The delicate blooms fluttered on their stalks. I did not need a knife to cut them, only the edge of my nail, which grew sticky with flecks of sap. I put the flowers in a basket covered with cloth and only uncovered them when I was home again, my shutters firmly closed. I did not think anyone would try to stop me, but I did not intend to tempt them to it.

I looked at the blossoms lying on my table. They seemed shrunken, etiolated. I did not have the first idea of what I should do to them. Chop? Boil? Roast? There had been oil in my brother’s ointment, but I did not know what kind. Would olive from the kitchen work? Surely not. It must be something fantastical, like seed-oil pressed from the fruits of the Hesperides. But I could not get that. I rolled a stalk beneath my finger. It turned over, limp as a drowned worm.

Well, I said to myself, do not just stand there like a stone. Try something. Boil them. Why not?



I had a little pride, as I have said, and that was good. More would have been fatal.

Let me say what sorcery is not: it is not divine power, which comes with a thought and a blink. It must be made and worked, planned and searched out, dug up, dried, chopped and ground, cooked, spoken over, and sung. Even after all that, it can fail, as gods do not. If my herbs are not fresh enough, if my attention falters, if my will is weak, the draughts go stale and rancid in my hands.

By rights, I should never have come to witchcraft. Gods hate all toil, it is their nature. The closest we come is weaving or smithing, but these things are skills, and there is no drudgery to them since all the parts that might be unpleasant are taken away with power. The wool is dyed not with stinking vats and stirring spoons, but with a snap. There is no tedious mining, the ores leap willing from the mountain. No fingers are ever chafed, no muscles strained.
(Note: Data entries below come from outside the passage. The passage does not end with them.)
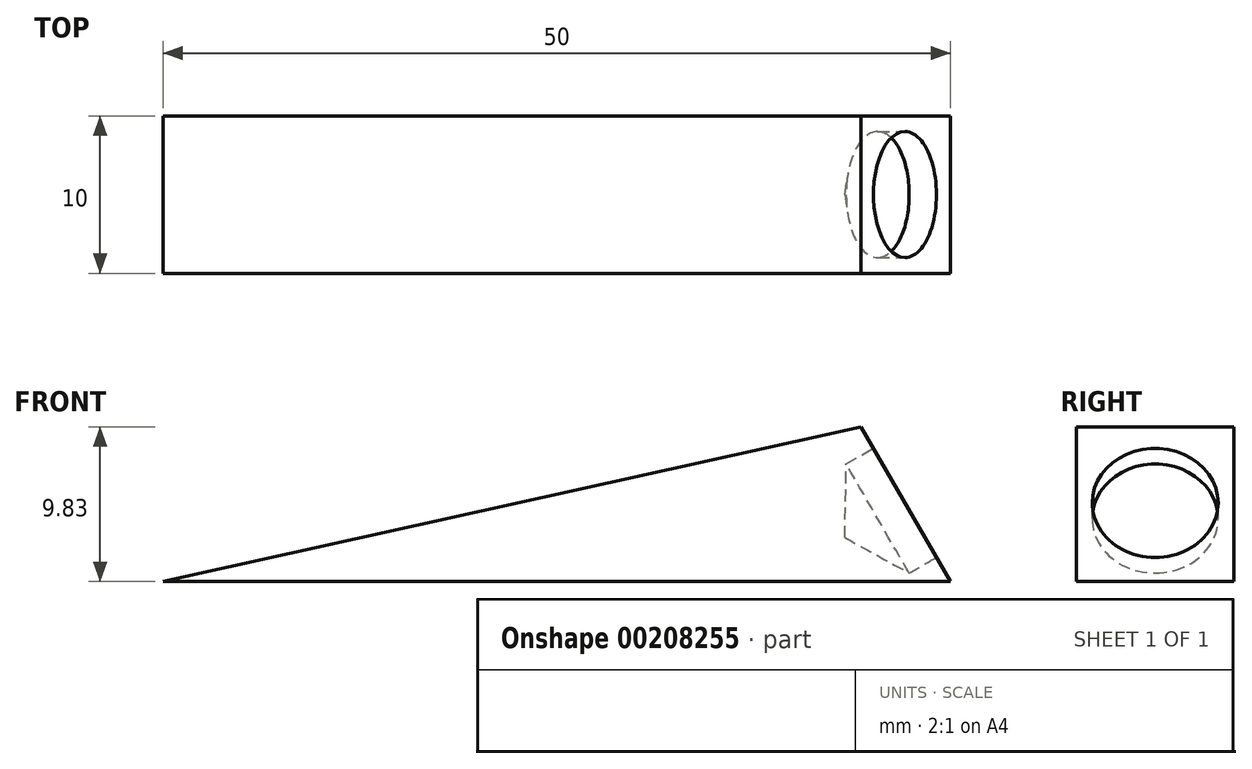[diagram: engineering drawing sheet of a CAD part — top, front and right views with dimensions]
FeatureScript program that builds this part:
annotation { "Feature Type Name" : "Feature", "Feature Type Description" : "" }
export const myFeature = defineFeature(function(context is Context, id is Id, definition is map)
    precondition{}
    {
        {
            var Q0;
            Q0=qCreatedBy(makeId("Top.planeOp"),FACE);
            var sketch = newSketch(context, id + "F0", { "sketchPlane" : qUnion([Q0])});
            skLineSegment(sketch, "E0", {"start": v(-46.65, 24.2) * mm, "end": v(3.35, 24.2) * mm});
            skLineSegment(sketch, "E1", {"start": v(3.35, 24.2) * mm, "end": v(3.35, 14.2) * mm});
            skLineSegment(sketch, "E2", {"start": v(3.35, 14.2) * mm, "end": v(-46.65, 14.2) * mm});
            skLineSegment(sketch, "E3", {"start": v(-46.65, 14.2) * mm, "end": v(-46.65, 24.2) * mm});
            skSolve(sketch);
        }
        {
            var Q0;
            Q0=makeQuery(id+"F0.imprint","IMPRINT",FACE,{"disambiguationData":[TD([[makeQuery(id+"F0.imprint","IMPRINT",EDGE,{"derivedFrom":sQuery(id+"F0.wireOp",EDGE,"E0")}),-1.0]])]});
            extrude(context, id + "F1", {"entities" : qUnion([Q0]), "depth" : 10 * mm});
        }
        {
            var Q0;
            Q0=makeQuery(id+"F1.opExtrude","CAP_EDGE",EDGE,{"disambiguationData":[OSD([sQuery(id+"F0.wireOp",EDGE,"E1")])],"isStart":false});
            chamfer(context, id + "F2", {"entities" : qUnion([Q0]), "chamferType" : ChamferType.OFFSET_ANGLE, "width" : 10 * mm, "oppositeDirection" : false, "angle" : 30 * degree, "tangentPropagation" : true});
        }
        {
            var Q0;
            Q0=makeQuery(id+"F2.opChamfer","BLEND_FACE",FACE,{"disambiguationData":[OSD([sQuery(id+"F0.wireOp",EDGE,"E1")])]});
            var sketch = newSketch(context, id + "F3", { "sketchPlane" : qUnion([Q0])});
            skCircle(sketch, "E4", {"center": v(19.2, 4.1) * mm, "radius": 4 * mm});
            skSolve(sketch);
        }
        {
            var Q0;
            Q0=sQuery(id+"F3.wireOp",VERTEX,"E4.center");
            var Q1;
            Q1=makeQuery(id+"F1.opExtrude","SWEPT_BODY",BODY,{"disambiguationData":[OSD([sQuery(id+"F0.wireOp",EDGE,"E0"),sQuery(id+"F0.wireOp",EDGE,"E1"),sQuery(id+"F0.wireOp",EDGE,"E2"),sQuery(id+"F0.wireOp",EDGE,"E3")])]});
            hole(context, id + "F4", {"style" : HoleStyle.SIMPLE, "endStyle" : HoleEndStyle.BLIND, "holeDiameter" : 8 * mm, "holeDepth" : 2 * mm, "locations" : qUnion([Q0]), "scope" : qUnion([Q1])});
        }
        {
            var Q0;
            Q0=makeQuery(id+"F1.opExtrude","CAP_EDGE",EDGE,{"disambiguationData":[OSD([sQuery(id+"F0.wireOp",EDGE,"E3")])],"isStart":false});
            chamfer(context, id + "F5", {"entities" : qUnion([Q0]), "chamferType" : ChamferType.OFFSET_ANGLE, "width" : 10 * mm, "oppositeDirection" : false, "angle" : 77.5 * degree, "tangentPropagation" : true});
        }
    });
Witchcraft is nothing but such drudgery. Each herb must be found in its den, harvested at its time, grubbed up from the dirt, culled and stripped, washed and prepared. It must be handled this way, then that, to find out where its power lies. Day upon patient day, you must throw out your errors and begin again. So why did I not mind? Why did none of us mind?

I cannot speak for my brothers and sister, but my answer is easy. For a hundred generations, I had walked the world drowsy and dull, idle and at my ease. I left no prints, I did no deeds. Even those who had loved me a little did not care to stay.

Then I learned that I could bend the world to my will, as a bow is bent for an arrow. I would have done that toil a thousand times to keep such power in my hands. I thought: this is how Zeus felt when he first lifted the thunderbolt.

At first, of course, all I brewed were mistakes. Draughts that did nothing, pastes that crumbled and lay dead on the table. I thought that if some rue was good, more was better, that ten herbs mixed were superior to five, that I could let my mind wander and the spell would not wander with it, that I could begin making one draught and halfway through decide to make another. I did not know even the simplest herb-lore that any mortal would learn at her mother’s knee: that wort plants boiled made a sort of soap, that yew burnt in the hearth sent up a choking smog, that poppies had sleep in their veins and hellebore death, and yarrow could close over wounds. All these things had to be worked and learned through errors and trials, burnt fingers and fetid clouds that sent me running outside to cough in the garden.